The debate over Sept. 11 long ago became hyper-politicized. In light of that, as interesting as any of the substantive recommendations of the Sept. 11 commission’s just-released report are, is the more lowbrow question – how do the anti-Bush partisans fare? The answer is: Not well.

Richard Clarke has harshly criticized President Bush for failing to get Osama bin Laden. The former top Clinton and Bush counterterrorism official knows something about that. The report details an incident in February 1999 when the CIA had bin Laden pinpointed at a desert hunting camp in Afghanistan. Preparations were made for a military strike, but it appeared that a prince from the United Arab Emirates, a U.S. ally, might have been present, too.

No strike was launched, but the CIA hoped bin Laden would eventually return to the camp. No such luck. Clarke called a U.A.E. official to warn of a possible association of officials from that country with bin Laden. Within a week of Clarke’s call, the hunting camp was dismantled. Clarke maintains the CIA approved the call. But CIA officers disputed that and “were irate,” according to the commission. They “thought the dismantling of the camp erased a possible site for targeting bin Laden.”

Well, mistakes are made, things go wrong, etc., etc. – but Clarke and Co. have never been willing to extend that realistic sense of the difficulties inherit in targeting one man to the Bush administration. Clarke’s claims about the so-called Millennium Plot – that the Clinton administration’s handling of it in late 1999 and early 2000 was a model of counterterrorism – come off a little better.

But the counterterrorist successes around that time were mostly lucky. Part of the Millennium Plot was a planned terrorist operation in Jordan. It was foiled before the United States went to “battle stations,” Clarke’s phrase for a high alert among top officials. Clinton officials suggest that because they were at “battle stations,” an extremist named Ahmed Ressam was caught while trying to drive into the United States in December 1999. No. “It appears that the heightened sense of alert at the national level played no role in Ressam’s detention,” according to the report.

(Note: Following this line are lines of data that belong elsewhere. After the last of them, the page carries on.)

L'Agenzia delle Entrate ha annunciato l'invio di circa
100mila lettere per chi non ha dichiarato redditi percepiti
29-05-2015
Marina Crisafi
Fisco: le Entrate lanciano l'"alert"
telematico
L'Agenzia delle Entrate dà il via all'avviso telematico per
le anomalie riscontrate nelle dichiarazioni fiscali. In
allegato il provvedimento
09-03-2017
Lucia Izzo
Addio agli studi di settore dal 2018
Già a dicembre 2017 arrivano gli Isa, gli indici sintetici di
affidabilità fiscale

The report’s evenhanded assignment of blame for pre-Sept. 11 failures makes a hash of Clarke’s stilted depiction of Clinton as anti-terror hero and Bush as anti-terror disaster. Republican commission member John Lehman blames Clarke’s partisan testimony before the commission for the poisonous atmosphere of much of its public work. “We were mugged by Viacom,” Lehman says of the company that owns the publisher of Clarke’s book and CBS News, which gave Clarke’s tome a huge send-off. “They edited his book to make it into an anti-Bush jihad.”

What Clarke started, Michael Moore has continued, adding an extra measure of dishonesty and paranoia. In “Fahrenheit 9/11,” Moore suggests that the Afghan War in 2001 was about a pipeline that the oil-obsessed, extremist-coddling Bush administration wanted to build. Actually, the notion of an Afghan pipeline had its roots in a 1998 Clinton-era diplomatic initiative. The report says, “While there was probably never much chance of the pipeline actually being built, the Afghan desk (of the State Department) hoped that the prospect of shared pipeline profits might lure faction leaders to a conference table.”

Moore implies that a flight of Saudi officials who left the United States after Sept. 11 flew while national airspace was still closed down and only because high-level political officials wanted to do a favor to the Saudis, even though the Saudis weren’t properly questioned by the FBI. The commission finds each item of this indictment to be false. In fact, it “found no evidence that anyone at the White House above the level of Richard Clarke participated in a decision on the departure of Saudi nationals.”

The Sept. 11 commission’s work has its flaws, to be sure, but in its reasonable tone it represents at least an attempt to bleach the poison injected into the national debate by the likes of Clarke and Moore. But don’t bet on it.